BEGIN Supplied information

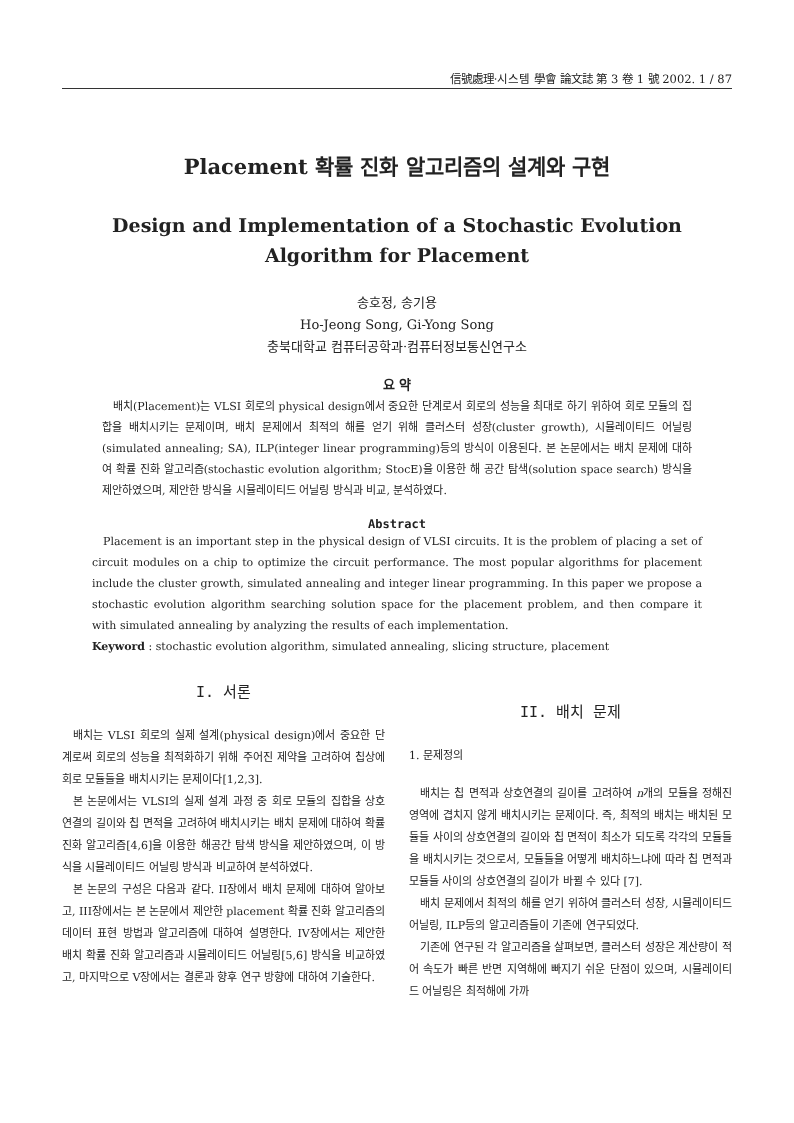信號處理·시스템 學會 論文誌 第 3 卷 1 號 2002. 1 / 87
Placement 확률 진화 알고리즘의 설계와 구현
Design and Implementation of a Stochastic Evolution
Algorithm for Placement
송호정, 송기용
Ho-Jeong Song, Gi-Yong Song
충북대학교 컴퓨터공학과·컴퓨터정보통신연구소
요 약
배치(Placement)는 VLSI 회로의 physical design에서 중요한 단계로서 회로의 성능을 최대로 하기 위하여 회로 모듈의 집합을 배치시키는 문제이며, 배치 문제에서 최적의 해를 얻기 위해 클러스터 성장(cluster growth), 시뮬레이티드 어닐링(simulated annealing; SA), ILP(integer linear programming)등의 방식이 이용된다. 본 논문에서는 배치 문제에 대하여 확률 진화 알고리즘(stochastic evolution algorithm; StocE)을 이용한 해 공간 탐색(solution space search) 방식을 제안하였으며, 제안한 방식을 시뮬레이티드 어닐링 방식과 비교, 분석하였다.
Abstract
Placement is an important step in the physical design of VLSI circuits. It is the problem of placing a set of circuit modules on a chip to optimize the circuit performance. The most popular algorithms for placement include the cluster growth, simulated annealing and integer linear programming. In this paper we propose a stochastic evolution algorithm searching solution space for the placement problem, and then compare it with simulated annealing by analyzing the results of each implementation.
Keyword : stochastic evolution algorithm, simulated annealing, slicing structure, placement
I. 서론
배치는 VLSI 회로의 실제 설계(physical design)에서 중요한 단계로써 회로의 성능을 최적화하기 위해 주어진 제약을 고려하여 칩상에 회로 모듈들을 배치시키는 문제이다[1,2,3].
본 논문에서는 VLSI의 실제 설계 과정 중 회로 모듈의 집합을 상호연결의 길이와 칩 면적을 고려하여 배치시키는 배치 문제에 대하여 확률 진화 알고리즘[4,6]을 이용한 해공간 탐색 방식을 제안하였으며, 이 방식을 시뮬레이티드 어닐링 방식과 비교하여 분석하였다.
본 논문의 구성은 다음과 같다. II장에서 배치 문제에 대하여 알아보고, III장에서는 본 논문에서 제안한 placement 확률 진화 알고리즘의 데이터 표현 방법과 알고리즘에 대하여 설명한다. IV장에서는 제안한 배치 확률 진화 알고리즘과 시뮬레이티드 어닐링[5,6] 방식을 비교하였고, 마지막으로 V장에서는 결론과 향후 연구 방향에 대하여 기술한다.
II. 배치 문제
1. 문제정의
배치는 칩 면적과 상호연결의 길이를 고려하여 n개의 모듈을 정해진 영역에 겹치지 않게 배치시키는 문제이다. 즉, 최적의 배치는 배치된 모듈들 사이의 상호연결의 길이와 칩 면적이 최소가 되도록 각각의 모듈들을 배치시키는 것으로서, 모듈들을 어떻게 배치하느냐에 따라 칩 면적과 모듈들 사이의 상호연결의 길이가 바뀔 수 있다 [7].
배치 문제에서 최적의 해를 얻기 위하여 클러스터 성장, 시뮬레이티드 어닐링, ILP등의 알고리즘들이 기존에 연구되었다.
기존에 연구된 각 알고리즘을 살펴보면, 클러스터 성장은 계산량이 적어 속도가 빠른 반면 지역해에 빠지기 쉬운 단점이 있으며, 시뮬레이티드 어닐링은 최적해에 가까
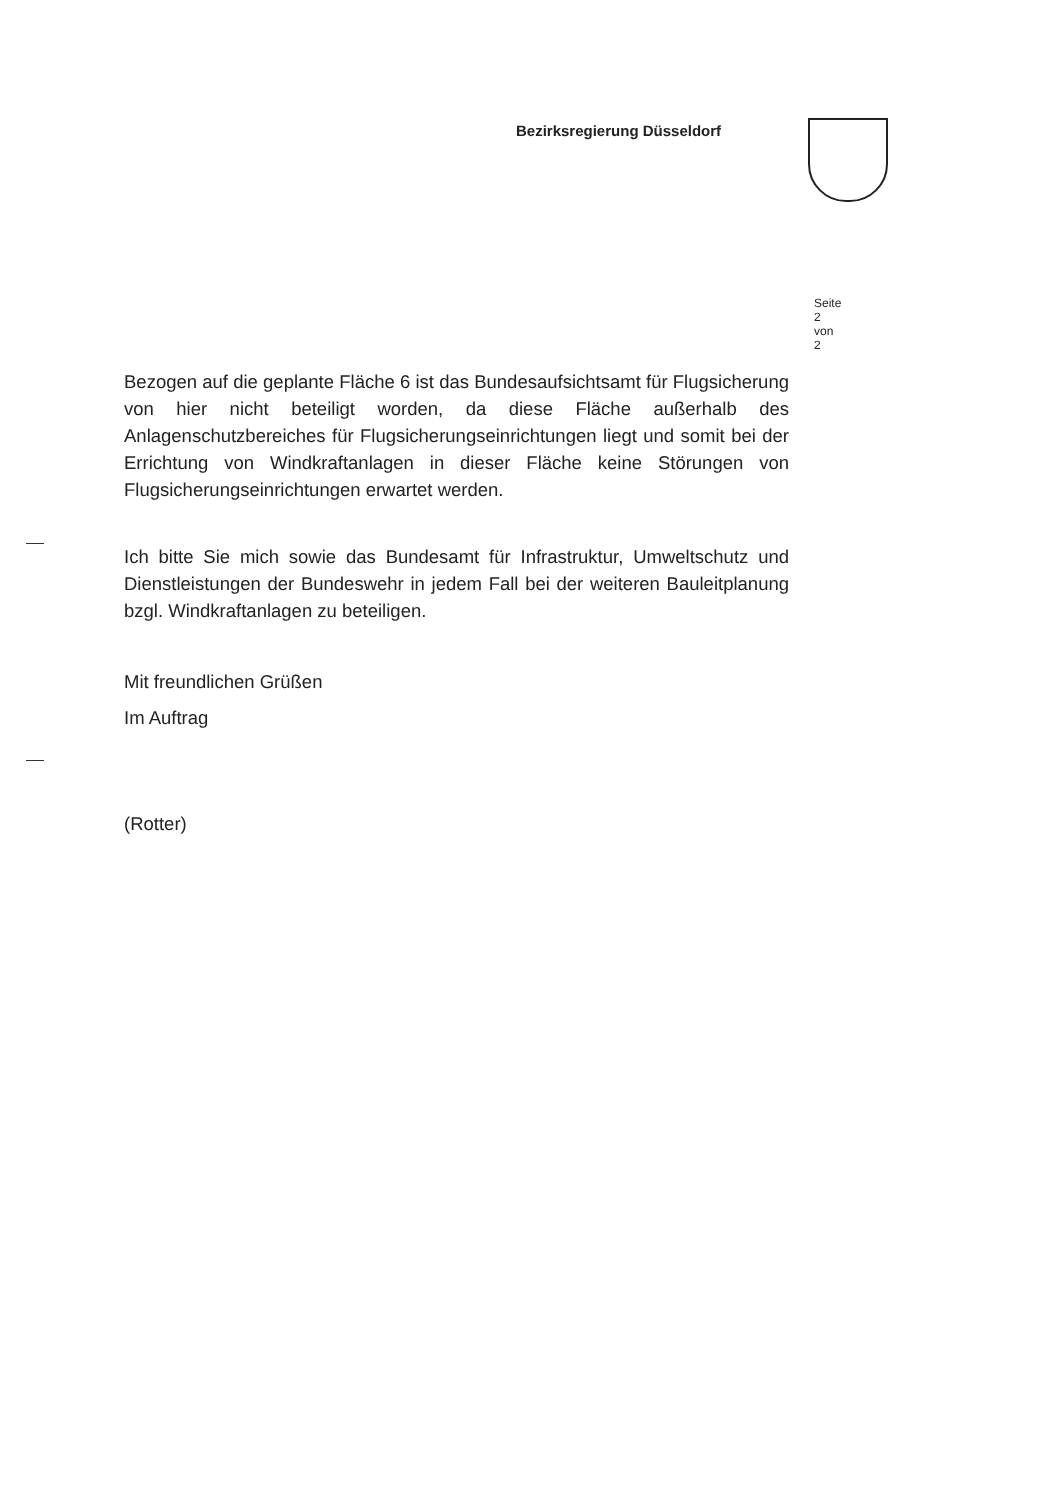Bezirksregierung Düsseldorf
Seite 2 von 2
Bezogen auf die geplante Fläche 6 ist das Bundesaufsichtsamt für Flugsicherung von hier nicht beteiligt worden, da diese Fläche außerhalb des Anlagenschutzbereiches für Flugsicherungseinrichtungen liegt und somit bei der Errichtung von Windkraftanlagen in dieser Fläche keine Störungen von Flugsicherungseinrichtungen erwartet werden.
Ich bitte Sie mich sowie das Bundesamt für Infrastruktur, Umweltschutz und Dienstleistungen der Bundeswehr in jedem Fall bei der weiteren Bauleitplanung bzgl. Windkraftanlagen zu beteiligen.
Mit freundlichen Grüßen
Im Auftrag
(Rotter)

END Supplied information

» Work to complete
Copy each line of the listing above that contains the word "Windkraftanlagen".

» Your response
Bezogen auf die geplante Fläche 6 ist das Bundesaufsichtsamt für Flugsicherung von hier nicht beteiligt worden, da diese Fläche außerhalb des Anlagenschutzbereiches für Flugsicherungseinrichtungen liegt und somit bei der Errichtung von Windkraftanlagen in dieser Fläche keine Störungen von Flugsicherungseinrichtungen erwartet werden.
Ich bitte Sie mich sowie das Bundesamt für Infrastruktur, Umweltschutz und Dienstleistungen der Bundeswehr in jedem Fall bei der weiteren Bauleitplanung bzgl. Windkraftanlagen zu beteiligen.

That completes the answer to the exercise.